Oggi, 12 marzo, a Palazzo Scotti da Vigoleno si è riunito il Comitato Operativo Viabilità per fare il punto sui lavori di manutenzione straordinaria avviati da Anas lo scorso 15 settembre, con un investimento di circa 3 milioni di euro. All’incontro, presieduto dal Prefetto Patrizia Palmisani, hanno partecipato Regione Emilia-Romagna, Provincia di Piacenza, Comuni di Piacenza, Pontenure, Cadeo e Cortemaggiore, Autostrade per l’Italia, Tempi Agenzia, Seta, Trenitalia Tper, Rete Ferroviaria Italiana, il 118 e il responsabile di Anas Emilia-Romagna Massimiliano Campanella.

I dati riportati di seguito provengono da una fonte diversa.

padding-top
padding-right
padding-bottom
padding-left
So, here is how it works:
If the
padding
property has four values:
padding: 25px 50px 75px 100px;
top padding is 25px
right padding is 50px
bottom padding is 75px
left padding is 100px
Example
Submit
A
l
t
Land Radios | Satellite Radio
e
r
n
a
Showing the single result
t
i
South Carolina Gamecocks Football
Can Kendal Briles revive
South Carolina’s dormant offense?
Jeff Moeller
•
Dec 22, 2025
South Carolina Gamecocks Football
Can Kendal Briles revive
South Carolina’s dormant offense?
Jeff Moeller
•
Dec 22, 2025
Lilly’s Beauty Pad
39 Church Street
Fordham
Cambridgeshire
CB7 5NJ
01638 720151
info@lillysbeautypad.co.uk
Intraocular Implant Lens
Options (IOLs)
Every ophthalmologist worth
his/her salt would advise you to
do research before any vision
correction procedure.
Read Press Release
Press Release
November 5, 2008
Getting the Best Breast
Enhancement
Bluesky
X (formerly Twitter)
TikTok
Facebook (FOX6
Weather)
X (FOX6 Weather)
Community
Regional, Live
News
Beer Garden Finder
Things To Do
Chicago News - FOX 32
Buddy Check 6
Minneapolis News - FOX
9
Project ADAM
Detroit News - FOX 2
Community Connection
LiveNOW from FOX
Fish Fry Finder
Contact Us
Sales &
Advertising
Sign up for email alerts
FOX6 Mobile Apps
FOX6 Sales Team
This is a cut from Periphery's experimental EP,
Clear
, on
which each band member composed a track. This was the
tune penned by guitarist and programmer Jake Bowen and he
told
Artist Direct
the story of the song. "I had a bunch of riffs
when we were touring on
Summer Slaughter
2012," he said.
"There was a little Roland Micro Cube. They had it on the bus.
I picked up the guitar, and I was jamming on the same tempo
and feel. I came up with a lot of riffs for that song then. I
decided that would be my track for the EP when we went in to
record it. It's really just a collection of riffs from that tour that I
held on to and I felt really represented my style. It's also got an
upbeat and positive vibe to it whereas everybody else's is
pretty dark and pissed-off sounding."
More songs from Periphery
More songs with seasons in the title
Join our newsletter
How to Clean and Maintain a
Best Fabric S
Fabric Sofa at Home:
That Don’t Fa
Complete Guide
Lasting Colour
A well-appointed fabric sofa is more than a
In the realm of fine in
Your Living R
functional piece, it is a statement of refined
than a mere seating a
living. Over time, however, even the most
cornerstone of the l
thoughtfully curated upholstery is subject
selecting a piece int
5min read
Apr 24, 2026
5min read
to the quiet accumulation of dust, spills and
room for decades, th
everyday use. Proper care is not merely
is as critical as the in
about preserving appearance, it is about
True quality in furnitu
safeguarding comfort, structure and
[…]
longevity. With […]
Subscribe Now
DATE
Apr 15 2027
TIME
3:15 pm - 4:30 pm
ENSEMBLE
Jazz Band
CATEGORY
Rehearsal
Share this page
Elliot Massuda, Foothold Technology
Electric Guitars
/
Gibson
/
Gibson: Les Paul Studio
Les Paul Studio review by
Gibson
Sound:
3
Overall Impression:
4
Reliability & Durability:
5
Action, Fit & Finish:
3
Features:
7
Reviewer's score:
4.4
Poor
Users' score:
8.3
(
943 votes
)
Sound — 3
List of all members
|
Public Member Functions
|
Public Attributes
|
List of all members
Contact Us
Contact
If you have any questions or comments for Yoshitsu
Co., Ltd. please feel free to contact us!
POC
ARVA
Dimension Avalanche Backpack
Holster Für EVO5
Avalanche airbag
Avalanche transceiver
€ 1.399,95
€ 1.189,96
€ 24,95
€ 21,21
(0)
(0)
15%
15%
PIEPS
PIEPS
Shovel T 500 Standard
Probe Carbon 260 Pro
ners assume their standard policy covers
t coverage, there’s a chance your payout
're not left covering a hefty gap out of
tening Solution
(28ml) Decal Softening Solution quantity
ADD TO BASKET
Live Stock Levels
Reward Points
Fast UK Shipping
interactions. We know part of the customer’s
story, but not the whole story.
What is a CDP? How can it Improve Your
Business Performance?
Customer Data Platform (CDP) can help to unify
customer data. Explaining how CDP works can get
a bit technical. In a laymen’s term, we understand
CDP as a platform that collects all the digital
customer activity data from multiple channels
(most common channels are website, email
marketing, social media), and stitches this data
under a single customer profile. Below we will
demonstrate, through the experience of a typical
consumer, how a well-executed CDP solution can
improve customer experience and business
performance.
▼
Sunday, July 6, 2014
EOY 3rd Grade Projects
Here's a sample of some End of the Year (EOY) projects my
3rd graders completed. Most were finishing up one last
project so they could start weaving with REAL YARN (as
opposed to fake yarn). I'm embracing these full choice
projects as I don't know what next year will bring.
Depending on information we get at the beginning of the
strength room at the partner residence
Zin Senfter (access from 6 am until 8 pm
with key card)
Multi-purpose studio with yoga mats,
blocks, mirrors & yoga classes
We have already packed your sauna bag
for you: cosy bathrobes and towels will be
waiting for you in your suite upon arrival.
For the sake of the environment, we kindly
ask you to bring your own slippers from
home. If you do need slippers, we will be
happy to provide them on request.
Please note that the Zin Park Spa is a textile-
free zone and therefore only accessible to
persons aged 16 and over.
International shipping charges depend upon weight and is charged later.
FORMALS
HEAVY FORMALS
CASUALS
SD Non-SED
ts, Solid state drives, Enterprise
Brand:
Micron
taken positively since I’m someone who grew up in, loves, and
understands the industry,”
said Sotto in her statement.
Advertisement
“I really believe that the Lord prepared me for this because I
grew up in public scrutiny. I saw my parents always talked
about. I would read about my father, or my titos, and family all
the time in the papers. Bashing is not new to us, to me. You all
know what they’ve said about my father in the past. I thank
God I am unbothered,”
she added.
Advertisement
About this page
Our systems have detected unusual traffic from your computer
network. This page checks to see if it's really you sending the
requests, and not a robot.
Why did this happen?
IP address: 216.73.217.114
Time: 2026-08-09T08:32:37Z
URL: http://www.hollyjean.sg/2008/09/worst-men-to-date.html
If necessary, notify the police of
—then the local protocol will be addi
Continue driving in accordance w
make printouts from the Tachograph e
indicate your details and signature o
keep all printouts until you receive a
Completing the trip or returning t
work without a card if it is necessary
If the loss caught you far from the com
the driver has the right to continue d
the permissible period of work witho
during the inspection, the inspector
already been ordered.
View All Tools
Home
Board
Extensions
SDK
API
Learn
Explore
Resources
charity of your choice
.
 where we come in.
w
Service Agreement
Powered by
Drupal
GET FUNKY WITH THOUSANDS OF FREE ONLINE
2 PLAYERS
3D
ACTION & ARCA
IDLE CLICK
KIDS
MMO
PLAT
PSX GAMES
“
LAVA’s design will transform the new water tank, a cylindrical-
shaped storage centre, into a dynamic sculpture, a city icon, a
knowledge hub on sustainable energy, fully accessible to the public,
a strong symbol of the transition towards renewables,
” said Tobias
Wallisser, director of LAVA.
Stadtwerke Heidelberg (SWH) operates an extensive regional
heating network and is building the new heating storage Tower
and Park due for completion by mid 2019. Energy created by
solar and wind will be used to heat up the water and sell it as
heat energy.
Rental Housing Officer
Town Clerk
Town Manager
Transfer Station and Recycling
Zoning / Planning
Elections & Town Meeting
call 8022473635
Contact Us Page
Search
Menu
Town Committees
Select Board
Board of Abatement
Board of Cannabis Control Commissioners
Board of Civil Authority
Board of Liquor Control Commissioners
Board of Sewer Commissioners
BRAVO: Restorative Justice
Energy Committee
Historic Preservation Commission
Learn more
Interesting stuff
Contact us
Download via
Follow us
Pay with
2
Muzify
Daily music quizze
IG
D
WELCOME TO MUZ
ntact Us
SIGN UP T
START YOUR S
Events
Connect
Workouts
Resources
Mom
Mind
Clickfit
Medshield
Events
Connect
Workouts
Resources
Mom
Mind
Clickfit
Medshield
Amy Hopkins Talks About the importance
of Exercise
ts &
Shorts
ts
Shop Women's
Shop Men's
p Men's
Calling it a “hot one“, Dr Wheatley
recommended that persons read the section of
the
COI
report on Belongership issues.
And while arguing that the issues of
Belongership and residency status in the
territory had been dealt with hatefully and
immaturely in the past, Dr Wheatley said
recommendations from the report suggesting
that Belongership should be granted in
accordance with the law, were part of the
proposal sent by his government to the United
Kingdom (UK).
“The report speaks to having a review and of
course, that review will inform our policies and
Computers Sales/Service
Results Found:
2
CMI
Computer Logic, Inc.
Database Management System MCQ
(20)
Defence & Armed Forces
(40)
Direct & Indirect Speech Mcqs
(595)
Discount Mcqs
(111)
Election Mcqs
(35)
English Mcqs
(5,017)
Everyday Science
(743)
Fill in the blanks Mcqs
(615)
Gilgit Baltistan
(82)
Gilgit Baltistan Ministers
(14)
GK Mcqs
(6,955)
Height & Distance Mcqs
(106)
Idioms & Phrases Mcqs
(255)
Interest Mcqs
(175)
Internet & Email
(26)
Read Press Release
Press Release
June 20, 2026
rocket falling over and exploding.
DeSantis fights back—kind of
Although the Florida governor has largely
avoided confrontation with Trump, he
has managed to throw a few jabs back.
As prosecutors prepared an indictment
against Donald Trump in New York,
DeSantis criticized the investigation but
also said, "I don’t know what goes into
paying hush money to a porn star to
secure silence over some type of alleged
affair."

Anas ha illustrato lo stato dei lavori, mirati al ripristino conservativo del ponte, che comprendono la demolizione e la ricostruzione della soletta del piano viabile con una struttura mista acciaio-calcestruzzo, inserita nella sagoma del ponte storico. Le ultime fasi, dedicate al recupero superficiale delle sottostrutture, proseguiranno senza interferire con il traffico.
A commentare l’avvicinarsi della riapertura è Giancarlo Tagliaferri, consigliere regionale di Fratelli d’Italia: «Finalmente si torna alla normalità sulla via Emilia. La riapertura del ponte rappresenta un passaggio molto importante per cittadini, lavoratori, pendolari e imprese, che negli ultimi mesi hanno affrontato disagi significativi».
Il ponte sul Nure, lungo circa 140 metri, è un nodo cruciale della viabilità con circa 18.000 veicoli al giorno, di cui oltre 1.500 mezzi pesanti. Durante la chiusura è stato attivato un sistema di viabilità alternativa, comprese tratte autostradali e potenziamento dei collegamenti ferroviari tra Cadeo e Pontenure, per ridurre i disagi.
Tagliaferri ha ringraziato Anas, i tecnici, gli operai e il Governo nazionale, in particolare il ministro piacentino Tommaso Foti, per l’attenzione e il supporto dimostrati verso un’infrastruttura strategica per il territorio. «Se non ci saranno imprevisti nelle ultime verifiche – conclude Tagliaferri – dal 19 marzo il ponte tornerà a collegare il territorio lungo la via Emilia, restituendo ai cittadini un’infrastruttura più sicura e moderna».